Another early start to do the second stressful day of assessment. Very tiring, lots to do but manage it on time. Have to stay for a while but know I need to rush back due to boys going out to disco. The house is a tip so I tidy it up while looking after our own children and two others. I feed two of them, drop them off a the disco and the rest of the evening is spent cooking (the eldest is eating with us apparently so had to make something he liked and not something quick and easy), getting kids to bed, putting washing out, changing bed covers replacing bulbs and such until I go to bed at 11. Find out that you didn’t even do the calendars today.

Saturday

I get up early with the kids at around 7.15. Sort the kitchen and give it a quick clean. All morning is spent ferrying kids to and from clubs. I fix the dresser lights, put the shopping away, get the decorations down, clean the kitchen, buy a Christmas tree, make lunch and a big family dinner, sort and put up decorations, tidy the loft and more. At 10.30pm I feel I have to ask permission to go up to bed.

Sunday

Up at 7am as kids are desperate to go downstairs. Spend most of morning putting up lights, stockings, outdoor lights, hoovering, dusting, cleaning. All the while looking after kids and making breakfast etc. I take the little one to gym and go to see my Mum (who has changed her chemotherapy to a harsher type as the first didn’t work – I haven’t told you as I find it difficult to talk to you at the moment as you are so stressed by everything). I come back and do homework with all three kids. I make dinner, iron shirts, clean bedrooms and bathrooms, sort shoes, put the little one to bed (it took 1 hour), finish sorting lounge. Eventually wind up falling asleep at midnight.
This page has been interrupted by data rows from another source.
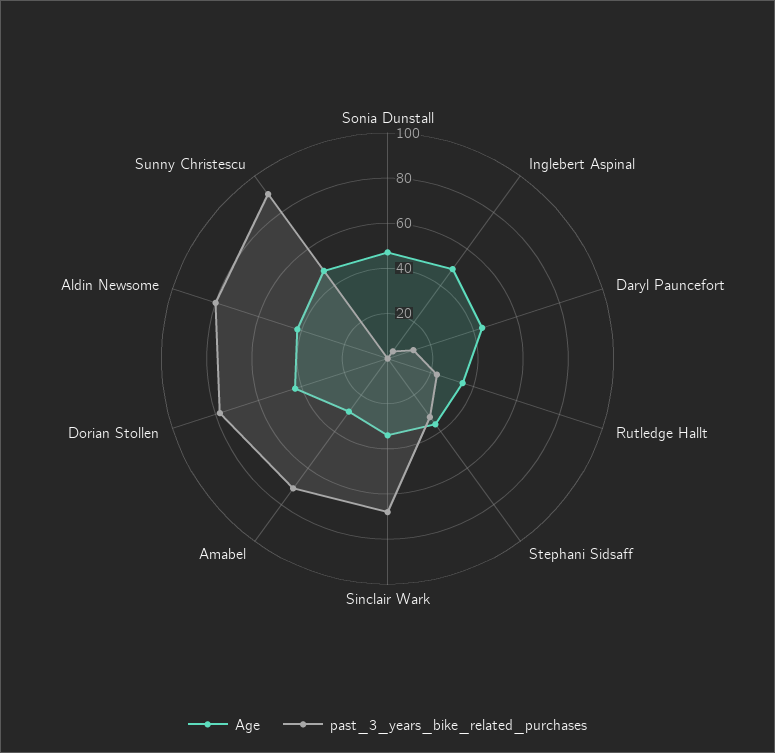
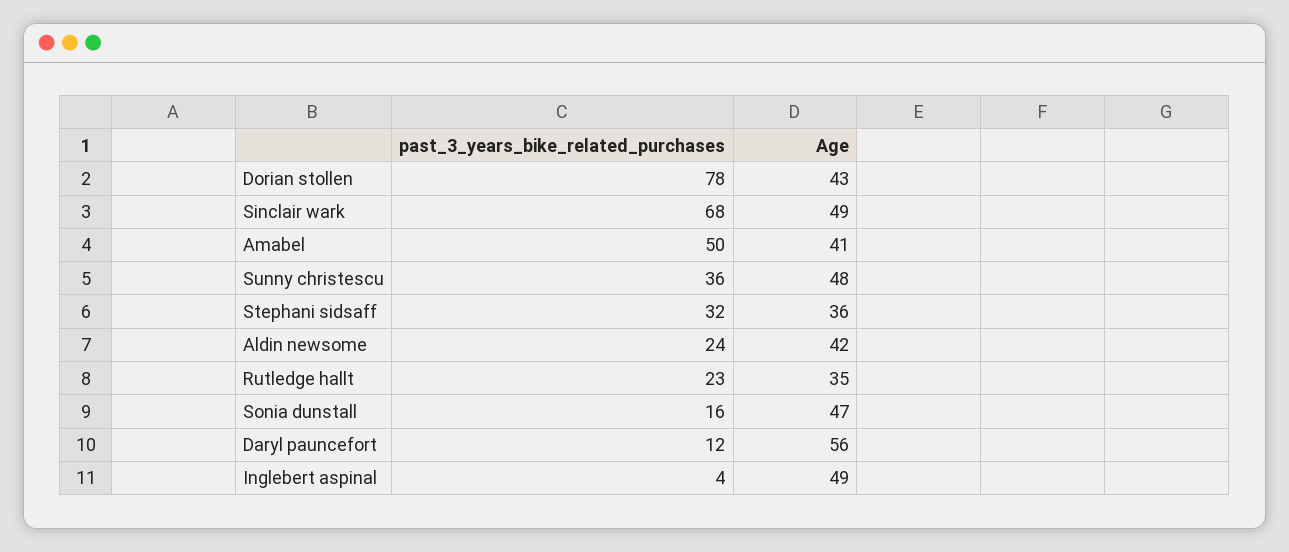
past_3_years_bike_related_purchases, Sonia Dunstall: 0 -> 16
Age, Daryl Pauncefort: 45 -> 56
Age, Sinclair Wark: 35 -> 49
Age, Amabel: 30 -> 41
past_3_years_bike_related_purchases, Amabel: 70 -> 50
past_3_years_bike_related_purchases, Aldin Newsome: 80 -> 24
past_3_years_bike_related_purchases, Sunny Christescu: 90 -> 36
All of this is not why my blood pressure rises and my mood lowers to the floor.

The way you speak to me is. Your face when I said I wouldn’t be able to fix a curtain pole today is. The condescending explanation of why it needs to be fixed is. The criticism of many of the things I do is. The lack of thanks is. The lack of help (like the fact you literally throw rubbish on the floor next to the bin) is. The insinuation that I don’t do enough is. The sly undermining of me in front of the kids is. The mocking of my attempts to explain why I’m unhappy is.
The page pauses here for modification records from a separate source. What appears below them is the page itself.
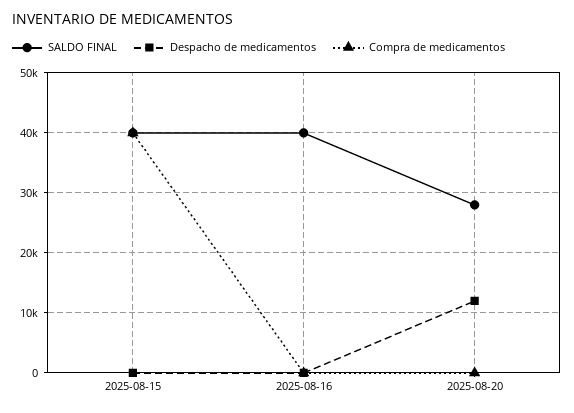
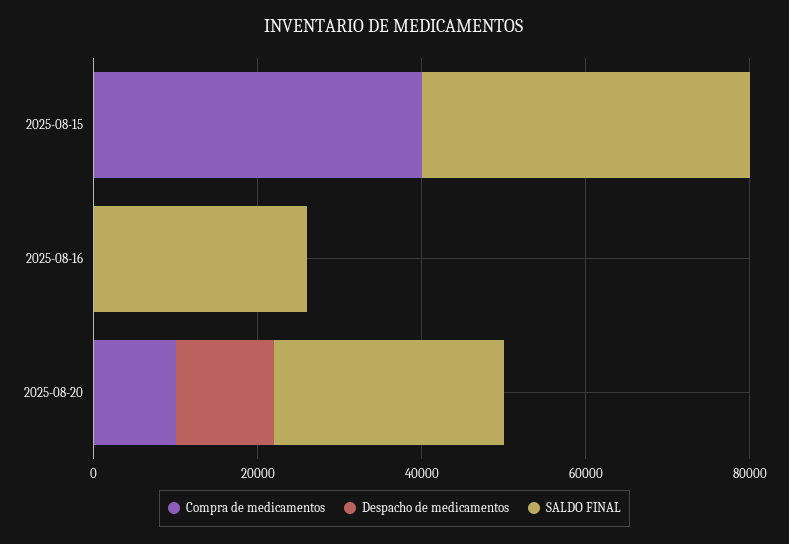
SALDO FINAL, 2025-08-16: 40000 -> 25000
Compra de medicamentos, 2025-08-20: 0 -> 10000

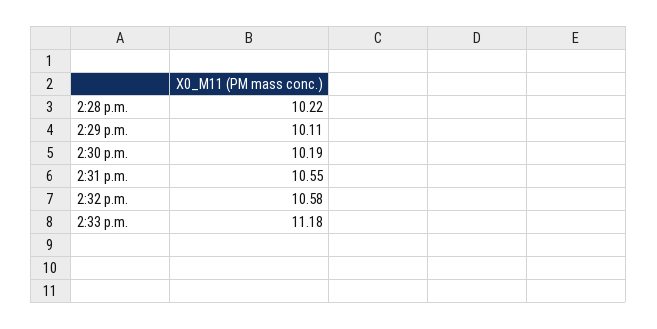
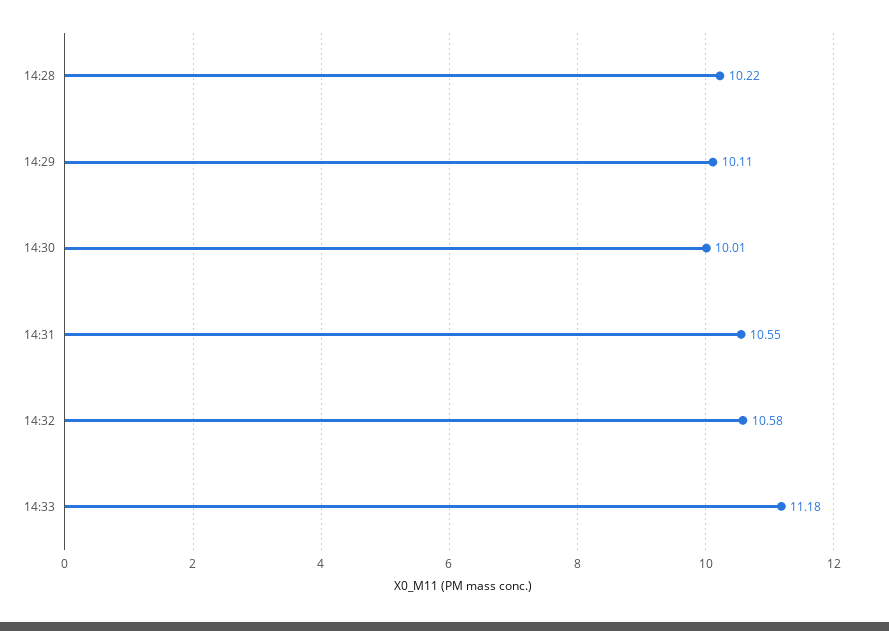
2:30 p.m.: 10.19 -> 10.01

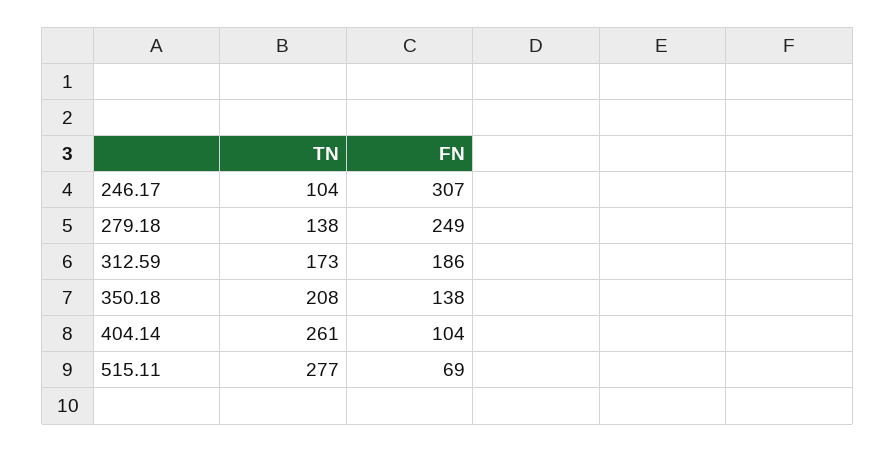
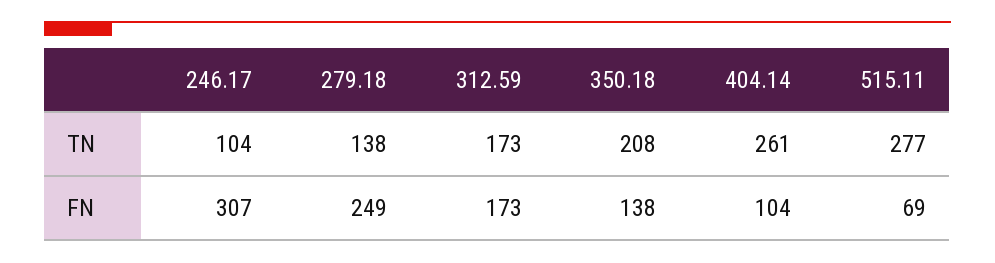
FN, 312.59: 186 -> 173

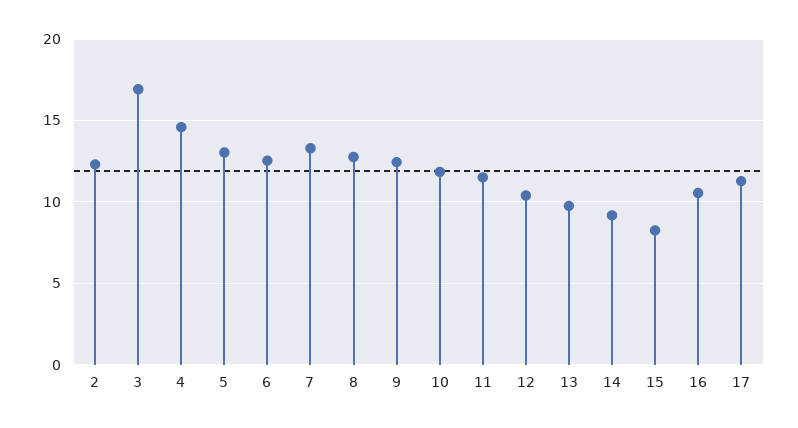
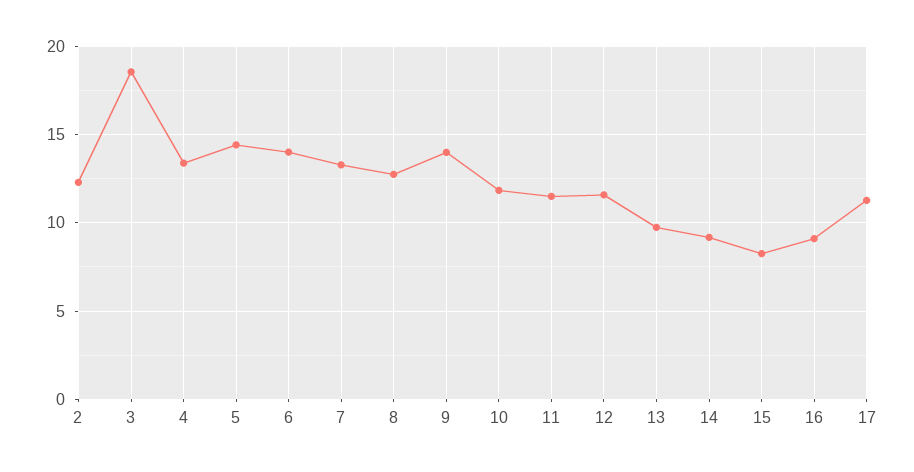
3: 17 -> 18.5
4: 14.5 -> 13.5
5: 13 -> 14.5
6: 12.5 -> 14
9: 12.5 -> 14
12: 10.5 -> 11.5
16: 10.5 -> 9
I don’t go out. I don’t go away with work for the weekend. I don’t have a hobby that takes me away for an afternoon. I now barely have any interest in games and films and music and sport as I’m too tired and, for some reason, I feel I don’t deserve it.

All I do, as evidenced by the last few days, is try and make yours and our kids lives easier. Make it run smoothly, try and keep everyone happy.

I know who I am. I know what I am. I know the big mistakes I have foolishly made in the past. I thought I had showed you I had moved past them over the past two years. I do everything I can to make it up to you and the kids but I’m not sure I ever can in your eyes.

I’m not sure what to do. I can drink to numb the pain as I have done in the past. That will keep me going a bit longer. But what then? I can leave but what would that do to you and the children. You said in the past you would manage but how on Earth? I can’t talk to you because you are not interested in what happens next. You are interested in winning the argument, apportioning the blame and I am just too tired to do fight you.

So I keep going. Battling through anxiety and depression everyday. Stuck here by my love of you and our children.

I’m just not sure for how much longer.